__Exercise directions__: Can you repeat, word for word, the part of the malloc annotation thread starting at "Thanks Scott. I’m" and ending at "a separate issue."?

__Page text__:

------------

RFC: static analysis, malloc annontation for return via pointer argument

Hi All,

This patch allows for APIs were memory is allocated and placed in a
pointer given to them. (like asprintf, but without the realloc feature)

Currently, when using a pointer to a stack variable as the input to the
function, it declares the memory leak on the next source line after the
stack variable is used. I think it should be declaring the leak on the
last line of the current scope. Which is correct ?

Regards,
Scott

0001-Make-clang-static-analysis-support-allocation-into-a.patch (10.8 KB)

This patch allows for APIs were memory is allocated and placed in a
pointer given to them. (like asprintf, but without the realloc feature)

Thanks Scott. I’m not such a fan of the name of the attribute. Since this is returning an object by reference, how about ownership_returns_byref? I’m sure others will have an opinion, but ownership_returns_pointer really doesn’t tell the user what this attribute does.

As for the implementation itself, it looks okay. The annotation support eventually needs to be migrated from the alpha.unix.MallocWithAnnotations checker to the unix.Malloc checker (same file, logic controlled with a flag), but that’s a separate issue.

Currently, when using a pointer to a stack variable as the input to the
function, it declares the memory leak on the next source line after the
stack variable is used. I think it should be declaring the leak on the
last line of the current scope. Which is correct ?

The current behavior is correct. The current scope could be very big, and may end long after the leak occurs. We have found that reporting leaks as close as possible to where the leak occurred is a much better experience for users.

------------

__Dataset__:
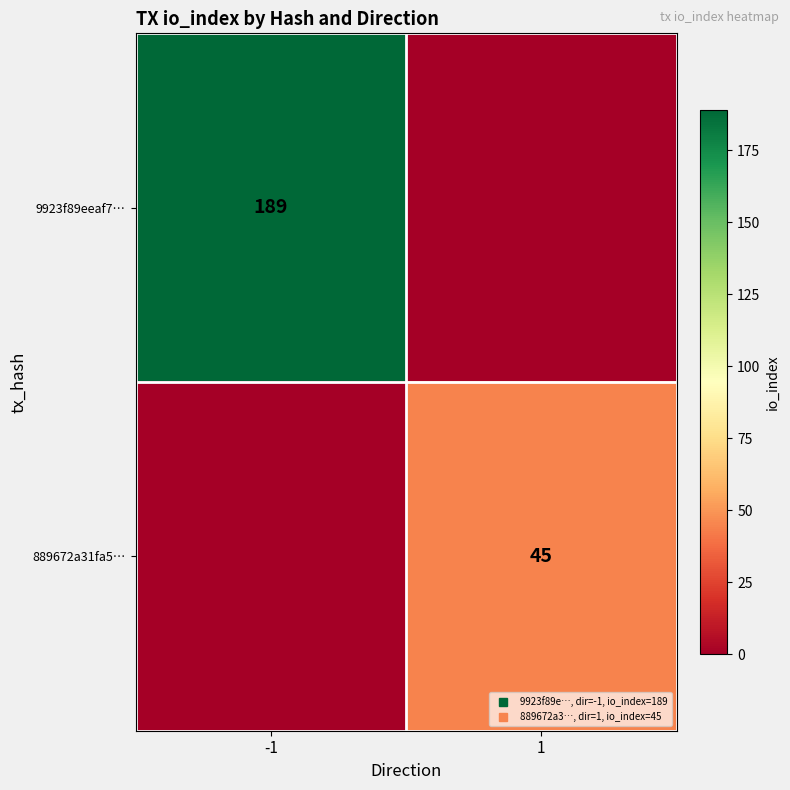

Rank the categories by 9923f89eeaf7… value from lowest to highest.

1, -1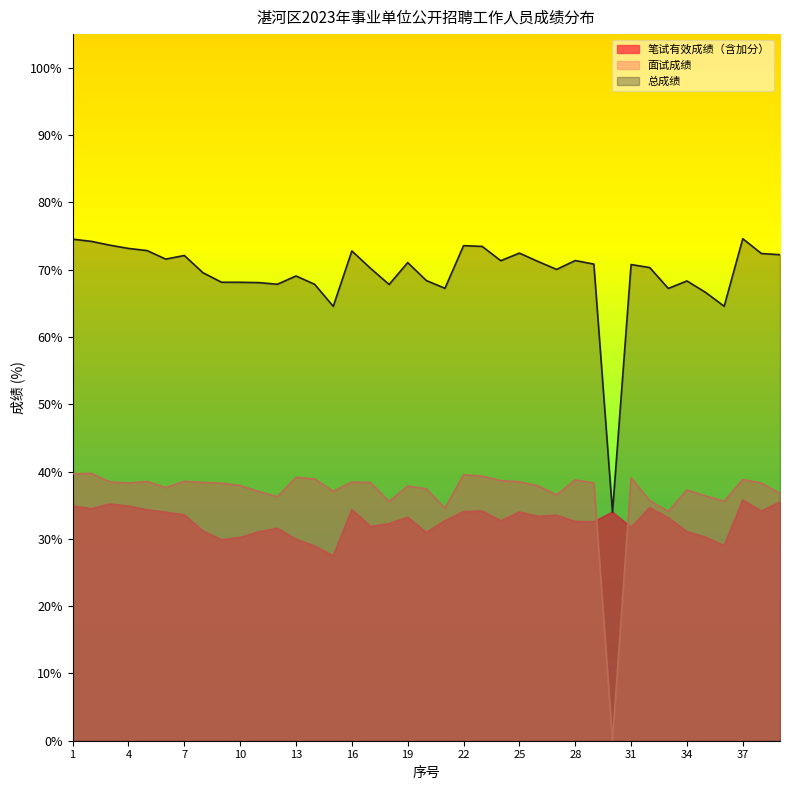

In 总成绩, how many points are lower than both neighbors (excluding endpoints)?

10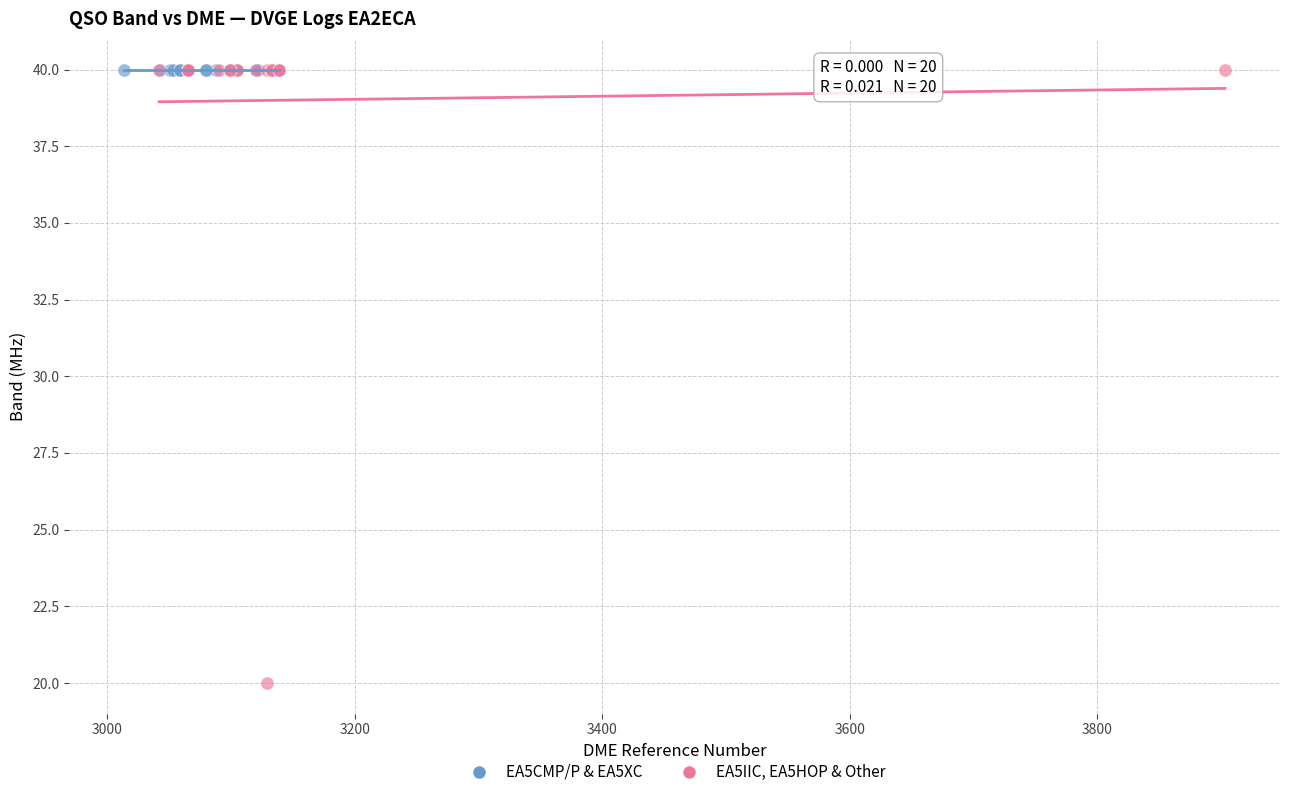

Which series reaches the minimum Y coordinate?

EA5IIC, EA5HOP & Other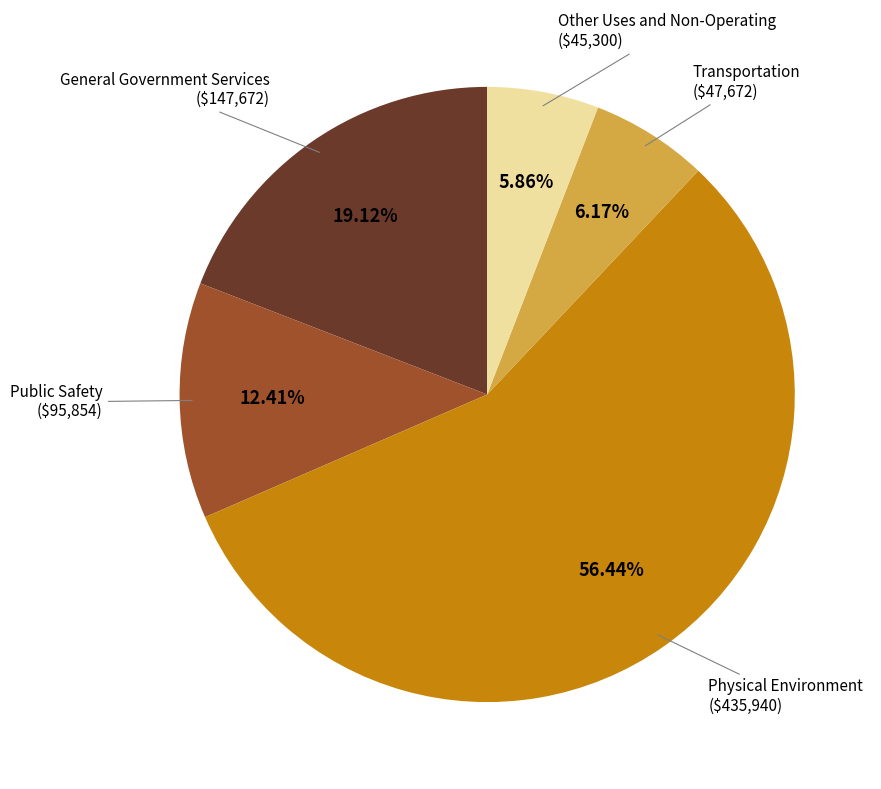

Approximately how many times larger is the value at Physical Environment compared to Transportation?

9.1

------------

__Completed exercise__:
Thanks Scott. I’m not such a fan of the name of the attribute. Since this is returning an object by reference, how about ownership_returns_byref? I’m sure others will have an opinion, but ownership_returns_pointer really doesn’t tell the user what this attribute does.

As for the implementation itself, it looks okay. The annotation support eventually needs to be migrated from the alpha.unix.MallocWithAnnotations checker to the unix.Malloc checker (same file, logic controlled with a flag), but that’s a separate issue.